Segundo Luís de Sousa, especialista em corrupção e presidente da Transparência e Integridade - Associação Cívica, e autor de várias propostas de combate à corrupção apresentadas na Assembleia da República, “todos os factores referidos (na lista acima) são identificáveis no caso português - uns com mais implicações negativas do que outros”.
Este perito salienta que “do ponto de vista normativo, Portugal dispõe hoje dos mesmos instrumentos que os seus parceiros da zona euro. O problema não está tanto no enquadramento legal ou criminalização destas práticas financeiras, mas na criação de sistemas de alerta/detecção (early warning systems) e de estratégias de prevenção”.

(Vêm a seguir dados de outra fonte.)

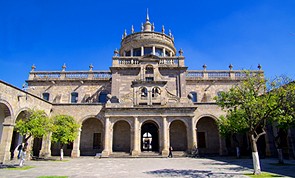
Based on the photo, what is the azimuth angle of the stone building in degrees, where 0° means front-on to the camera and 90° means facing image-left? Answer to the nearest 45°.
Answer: approximately 0°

Luís de Sousa sublinha que se tem “assistido a algum progresso neste domínio, mas ainda aquém do desejável. A questão está em saber até que ponto as forças de investigação estão capacitadas para este tipo de criminalidade. “São precisos recursos materiais (sistemas de recolha e tratamento de informação sobre fluxos financeiros) e também recursos humanos especializados, através de uma política de recrutamento e treino virada para a especialização”, disse.
Em seu entender “é preciso aprender com os melhores (EUA, Reino Unido, Israel), incorporar esses métodos de trabalho nas forças de investigação e criar um mecanismo fast track para este tipo de criminalidade”.